We agree that under the Criminal Code, where the issue of self-defense is interposed, the burden devolves upon the State to prove beyond a reasonable doubt that the act was criminal (see S. H. A., chap. 38, sec. 3 — 2 and committee comments thereunder) and that language in People v. Washington, 27 Ill.2d 104; People v. Wiggins, 12 Ill.2d 418, and People v. Kelley, 29 Ill.2d 53, to the effect that the burden of proving mitigating or justifying circumstances is upon the defendant once the killing by defendant’s conduct is shown is at first glance capable of misinterpretation. However, a thorough reading of those cases clearly indicates that the burden referred to as the defendant’s is only that of producing evidence to raise the self-defense question unless that issue arises from the State’s proof. Once the affirmative defense is interposed, by the introduction of “some evidence” (sec. 3 — 2(a)) by either the State or the defense, the burden of proving guilt beyond a reasonable doubt as to that issue, as well as all other necessary elements of the offense, is placed upon the State. See People v. Durand, 307 Ill. 611, 620; People v. Willy, 301 Ill. 307, 333-341; Appleton v. People, 171 Ill. 473, 477-78; Lyons v. People, 137 Ill. 602, 619, Alexander v. People, 96 Ill. 96, 102-03.

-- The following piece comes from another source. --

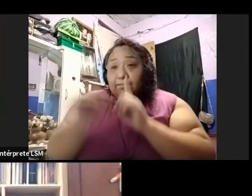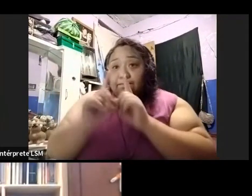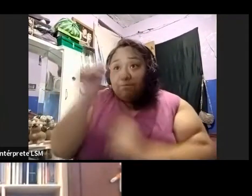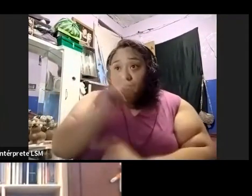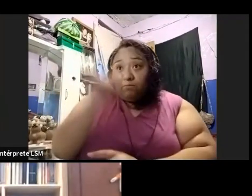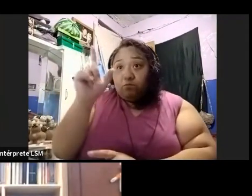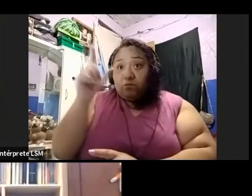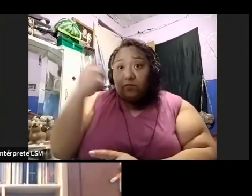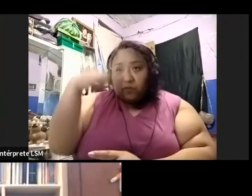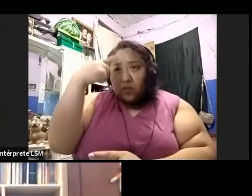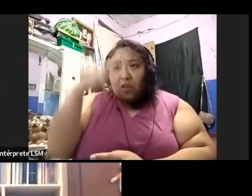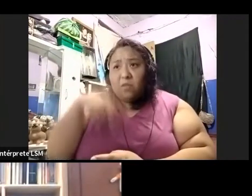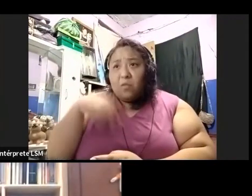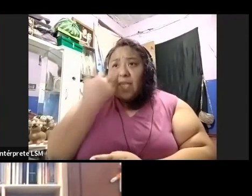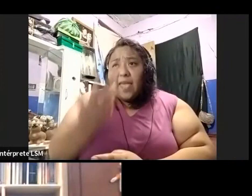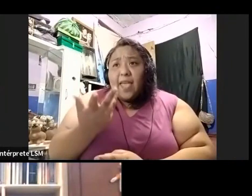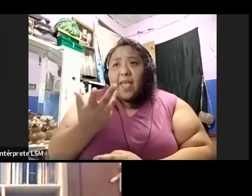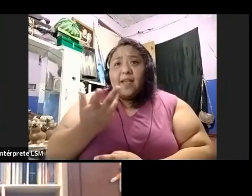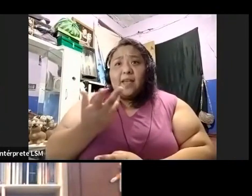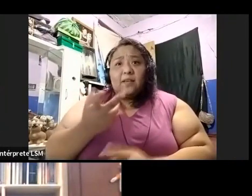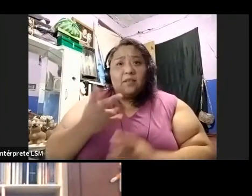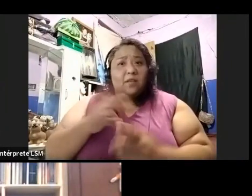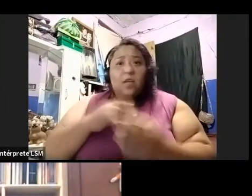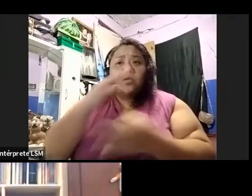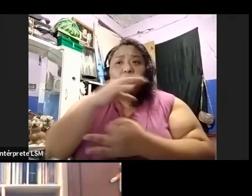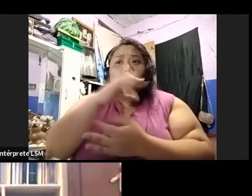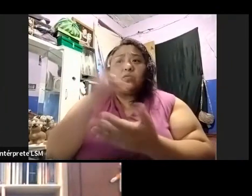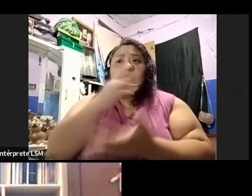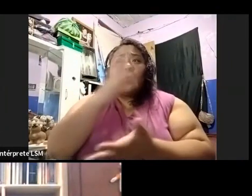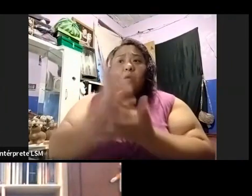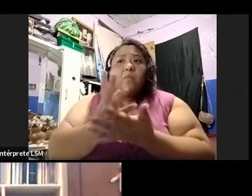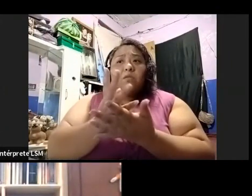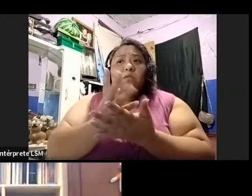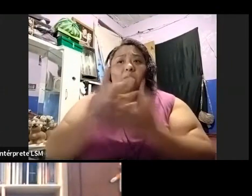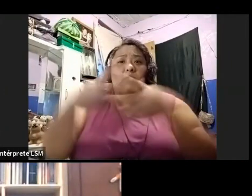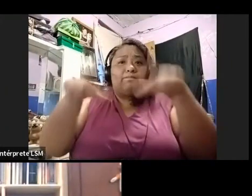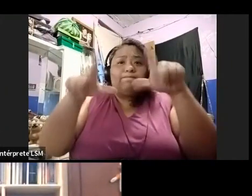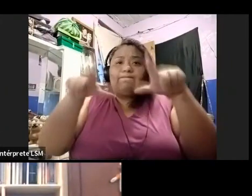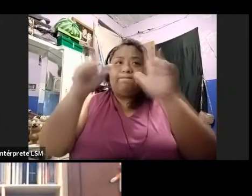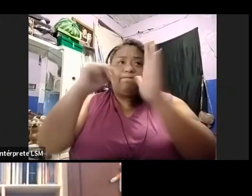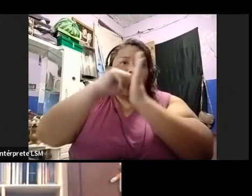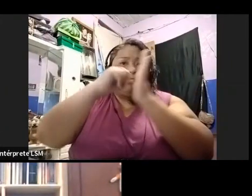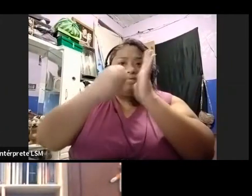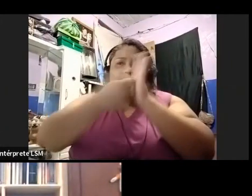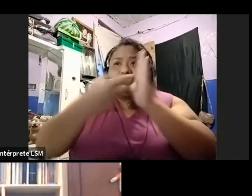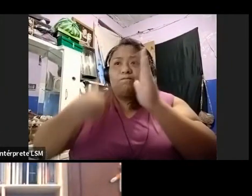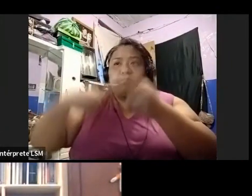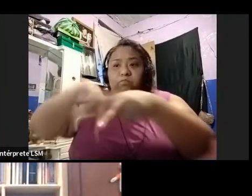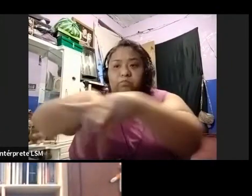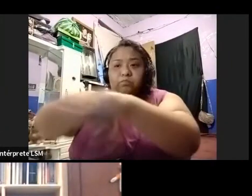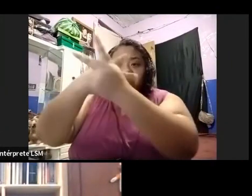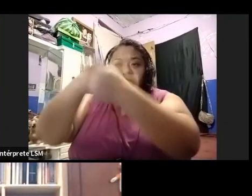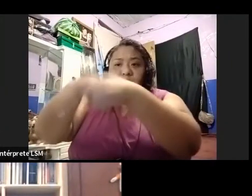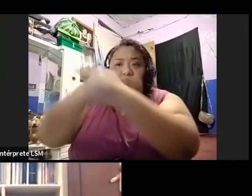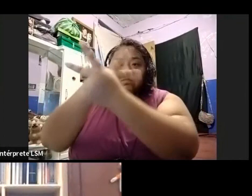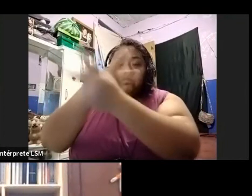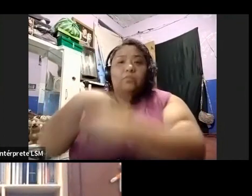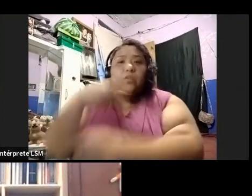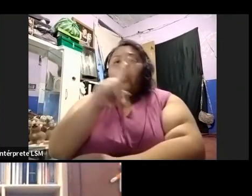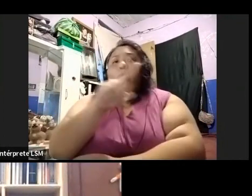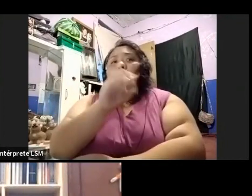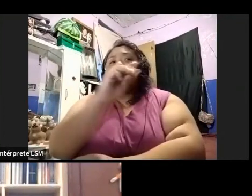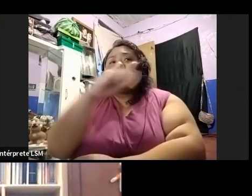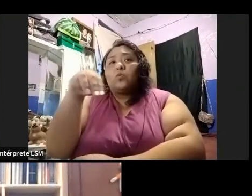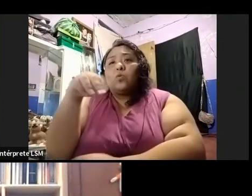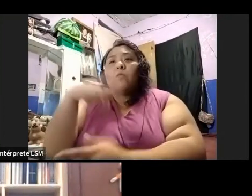Lo estoy haciendo igual por la tecnología, por videollamada, por Zoom, por chat. Es más, no hay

Here, however, we cannot say that the exculpatory parts *174of defendant’s statements, when viewed in the light of his prior inconsistent statements and conduct (i.e. denying any knowledge of the affair; leaving the scene of the killing without seeking medical assistance; returning to the Hickory Gardens Tavern to ask if the deceased had returned during defendant’s absence, hiding the gun, etc.) are sufficient to raise a reasonable doubt of defendant’s guilt on the issue of self-defense.
Defendant argues that in the absence of evidence directly rebutting his exculpatory language, the jury was bound to accept the statements as true, relying principally upon People v. Jordan, 4 Ill.2d 155. There, however, no substantial inconsistencies appeared between defendant’s conduct and his exculpatory statements, which is simply not so here. Here, as in Jordan, there was only one direct version of the incident in question, but there the defendant’s statements were entirely corroborated by the surrounding facts and circumstances. Clearly, where defendant’s statement is contradicted by the facts and circumstantial evidence, as here, a jury need not believe it, even though it is not directly contradicted by other witnesses. (People v. Strause, 290 Ill. 259; see also People v. Skelly, 409 Ill. 613.) Similarly, “[T]he exculpatory part need not be believed; * * *; it is never denied, and citations in detail are unnecessary. As a warning or help to the jury, this statement may be desirable. But obviously it is in law a superfluous statement. No witness need be believed * * *; the jury may always believe as much or as little as they please of his testimony.” (Emphases in original). VII Wig-more on Evidence, § 2100 (3d ed. 1940).
We therefore hold that where a defendant’s exculpatory statements alleging self-defense are effectively impeached by his prior inconsistent conduct and statements and the uncontradicted facts and circumstantial evidence so as to render them improbable, a jury need not accept them as true, even though the State does not (as in most instances, *175where there are no occurrence witnesses other than defendant, it cannot) directly rebut the exculpatory language.
For the foregoing reasons, the judgment of the Appellate Court for the First District is affirmed.